A French labor group representing freelance workers at film festivals across France is calling for a strike ahead of the Cannes Film Festival in response to a looming change in French labor law.
The collective called Sous les écrans la dèche (Broke Behind the Screens) says that a new policy due to be put in place by the French government threatens to slash their labor benefits in half. They’re calling on the Cannes Film Festival, which kicks off next week, to meet them halfway with a collective agreement that would give them 18 months of backdated unemployment benefits.
“Our warnings and demands have been received with polite consideration so far, but no concrete measure has been offered by the CNC or the Ministry of Culture,” an open letter obtained by IndieWire reads. “That is why the upcoming opening of the Cannes festival is leaving us with a bitter taste.”
France has a system for freelance workers in which they can receive benefits (called “indemnities”) when they’re not working. But to qualify for benefits, they have to meet a certain number of hours worked. The bar they have to meet is being raised beginning July 1, so freelancers would have to work more to earn what they’re making today. The group says the change in the law could slash their benefits by more than half of their current wages.

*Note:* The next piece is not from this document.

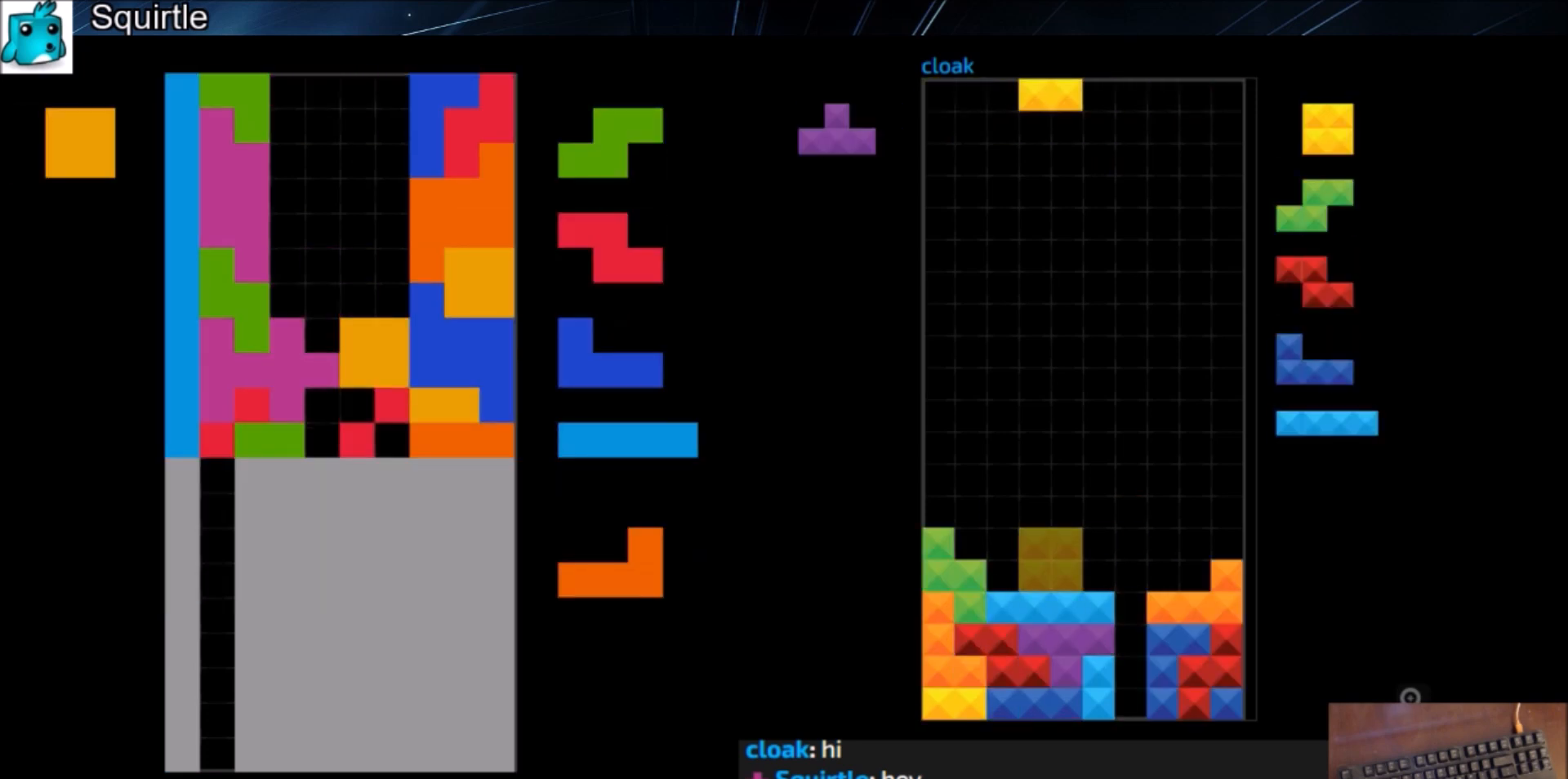
{"keys": ["down"], "events": [[67, "c", "up"], [100, "x", "up"], [134, "left", "up"], [134, "up", "up"], [134, "x", "down"], [234, "down", "down"], [300, "down", "up"], [300, "x", "up"], [334, "c", "down"], [367, "left", "down"], [434, "c", "up"], [434, "down", "down"], [467, "left", "up"]]}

The collective is calling for a strike on Cannes and all its sidebars in the hopes that Cannes can hire them full time and help them match the wages they’d otherwise lose under the new law.
Cannes runs from May 14-25. Read the full statement below:
For a year now, we, members of the Sous les écrans la dèche (Broke Behind the Screens) collective, have been warning about the growing precariousness of the people working in film festivals.
We go from short term missions to periods of unemployment, and despite the intermittent nature of our profession and our striving for the circulation of cinematographic work, our activity does not fall within the French intermittent status benefit plan for show business workers!
The latest reforms of unemployment benefits in France and the one scheduled for July 1st of this year, which will be passed by decree, are further hardening the benefit rules for employment seekers.
These reforms are throwing festival workers in such precariousness that the majority of us will have to give up our jobs, thus jeopardizing the events we take part in. Therefore, we demand that the organizations which employ us be affiliated to a collective agreement allowing us to be hired under the status of show business worker’s intermittence and that our positions be integrated to the unemployment benefit system, retroactive to the last 18 months.
Our warnings and demands have been received with polite consideration so far, but no concrete measure has been offered by the CNC or the Ministry of Culture. That is why the upcoming opening of the Cannes festival is leaving us with a bitter taste.
In a context of extreme vulnerability and absolute emergency to protect our work, and after consultation and vote of the members of the collective, we call for a strike of all employees of the Cannes Film Festival and of its sidebars.